Monday, June 1, 2009

FC77 Rangers 1:1 Blitz

FC77 Rangers 1 - 1 Blitz
(Muralt 60')

What kind of weird alternate parallel universe exists where the shortest guy on the squad plays goalkeeper, Bauman gets multiple shots at the opposition's goal, and Blitz shows up with eleven players AND substitutes? Is it the temporal/trans-dimensional forerunner of the counterpart universe depicted so memorably in the Star Trek, season 2, episode 12 "Mirror, Mirror" where Kirk gets inadvertently beamed onto the ISS Enterprise and Spock has an evil goatee? See exhibit "A" - Evil Spock, below.

Exhibit "A" - Evil Spock

Though one could reasonably argue that it was more than a coincidence that had Rangers first non-noon kick-off on the hottest day of the year, one could not argue that the second half fight, moxie, spirit, and grit on display was nothing but straight up Old School Rangers football. If Match Day Eight in the GPSD O-30 Third Rose City did happen in an alternate universe, we should all take heart that our parallel universe selves can all kick as much ass in that universe as we do in this one. And we do it without evil goatees. Mostly.

Starting XI:
Snyder, evil goalkeeper
Seaton - Bauman - Pullen, evil fullbacks
Gaffney, evil holding midfielder
Ingersoll - Radigan - Muralt - Burden, evil midfielders
McConnachie - King, evil forwards

Evil supporter: Calkins

Yes, Evil FC77 Rangers fielded a 3-1-4-2, which is something distinctly different from regular FC77 Rangers, but such are the foibles of quantum physics. With Calkins unable to suit up due to administrative difficulties, Evil Jim Snyder graciously took the keeper's gloves for the first 45 minutes. A full strength Blitz kreiged forward in search of the victory that has so long eluded them and put up a spirited struggle in the wilting temperatures. The Evil Black and Yellow started a little slowly and, while getting a few forays into the opposition's side, often found ourselves battling for possession in the midfield and struggling to get numbers forward to support the attacks. Evils Seaton, Bauman and Pullen clipped several attacks or held up play long enough for Evil Gaffney and the center middies to drop back and clog the center. We had a few strikes at goal and asked a few evil questions on corners, but the Blitz keeper was up the task and reset play with thundering punts that dropped somewhere beyond the center circle. Snyder smacked down two notable shots and kept his house clean and Bauman found himself deep in Blitz space on at least two occasions, earning a pop or two at the goal.

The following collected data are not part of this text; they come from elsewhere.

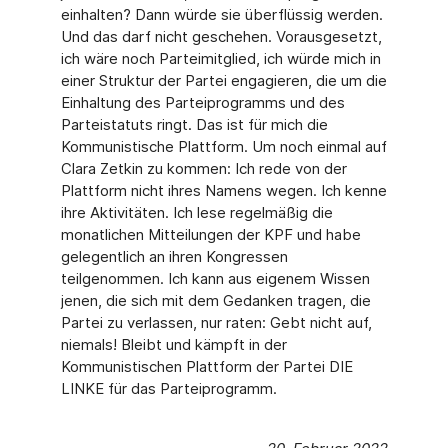
einhalten? Dann würde sie überflüssig werden.
Und das darf nicht geschehen. Vorausgesetzt,
ich wäre noch Parteimitglied, ich würde mich in
einer Struktur der Partei engagieren, die um die
Einhaltung des Parteiprogramms und des
Parteistatuts ringt. Das ist für mich die
Kommunistische Plattform. Um noch einmal auf
Clara Zetkin zu kommen: Ich rede von der
Plattform nicht ihres Namens wegen. Ich kenne
ihre Aktivitäten. Ich lese regelmäßig die
monatlichen Mitteilungen der KPF und habe
gelegentlich an ihren Kongressen
teilgenommen. Ich kann aus eigenem Wissen
jenen, die sich mit dem Gedanken tragen, die
Partei zu verlassen, nur raten: Gebt nicht auf,
niemals! Bleibt und kämpft in der
Kommunistischen Plattform der Partei DIE
LINKE für das Parteiprogramm.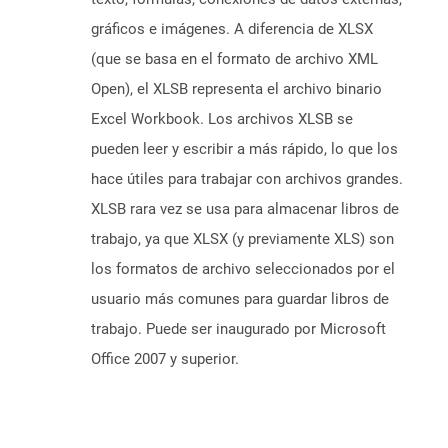
gráficos e imágenes. A diferencia de XLSX
(que se basa en el formato de archivo XML
Open), el XLSB representa el archivo binario
Excel Workbook. Los archivos XLSB se
pueden leer y escribir a más rápido, lo que los
hace útiles para trabajar con archivos grandes.
XLSB rara vez se usa para almacenar libros de
trabajo, ya que XLSX (y previamente XLS) son
los formatos de archivo seleccionados por el
usuario más comunes para guardar libros de
trabajo. Puede ser inaugurado por Microsoft
Office 2007 y superior.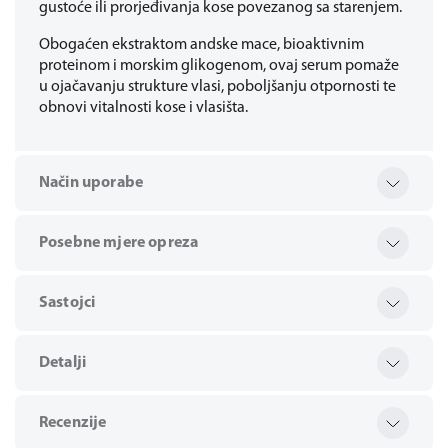
gustoće ili prorjeđivanja kose povezanog sa starenjem.
Obogaćen ekstraktom andske mace, bioaktivnim
proteinom i morskim glikogenom, ovaj serum pomaže
u ojačavanju strukture vlasi, poboljšanju otpornosti te
obnovi vitalnosti kose i vlasišta.
Način uporabe
Posebne mjere opreza
Sastojci
Detalji
Recenzije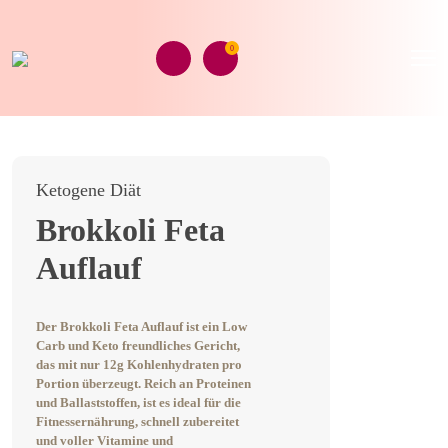
0
Ketogene Diät
Brokkoli Feta
Auflauf
Der Brokkoli Feta Auflauf ist ein Low
Carb und Keto freundliches Gericht,
das mit nur 12g Kohlenhydraten pro
Portion überzeugt. Reich an Proteinen
und Ballaststoffen, ist es ideal für die
Fitnessernährung, schnell zubereitet
und voller Vitamine und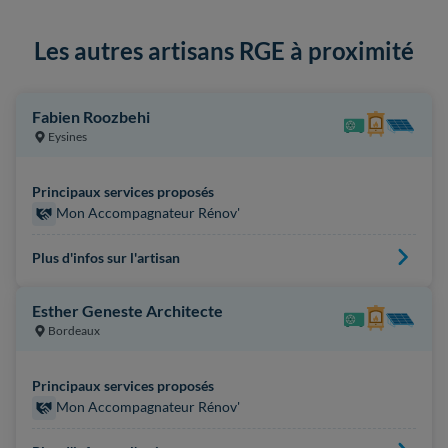
Les autres artisans RGE à proximité
Fabien Roozbehi
Eysines
Principaux services proposés
Mon Accompagnateur Rénov'
Plus d'infos sur l'artisan
Esther Geneste Architecte
Bordeaux
Principaux services proposés
Mon Accompagnateur Rénov'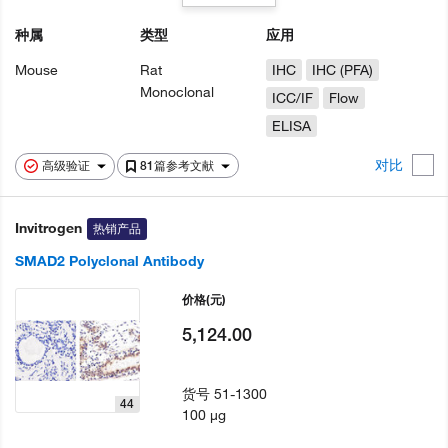
种属
类型
应用
Mouse
Rat
IHC
IHC (PFA)
Monoclonal
ICC/IF
Flow
ELISA
对比
高级验证
81篇参考文献
Invitrogen
热销产品
SMAD2 Polyclonal Antibody
价格
(元)
5,124.00
货号
51-1300
44
100 µg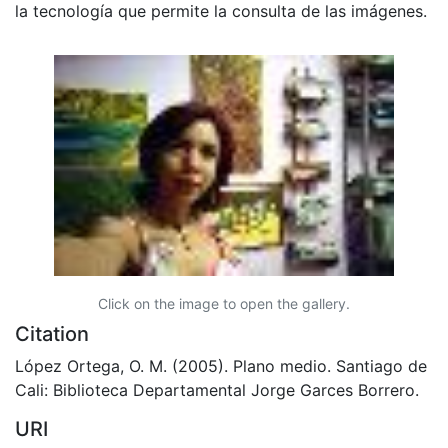
la tecnología que permite la consulta de las imágenes.
Click on the image to open the gallery.
Citation
López Ortega, O. M. (2005). Plano medio. Santiago de
Cali: Biblioteca Departamental Jorge Garces Borrero.
URI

It should be noted that in this parallel universe, the earth is apparently closer to the sun, like Cestus III in Star Trek "Arena"--you know, the episode where Kirk fights the Gorn on the desert planet. Acknowledging this, referee Peter permitted water breaks mid-way through the halves to keep both sides hydrated and, well, not dead. Blitz took full advantage of this break and came back for the final 20 of the first half with a surge of activity that resulted in their only score of the match. Catching the midfielders high on a counter, four Blitzers ran at our outnumbered defenders and went up around the half-hour mark. Evil Rangers held tough for the remainder of the half and took refuge under the shade of the touchline trees.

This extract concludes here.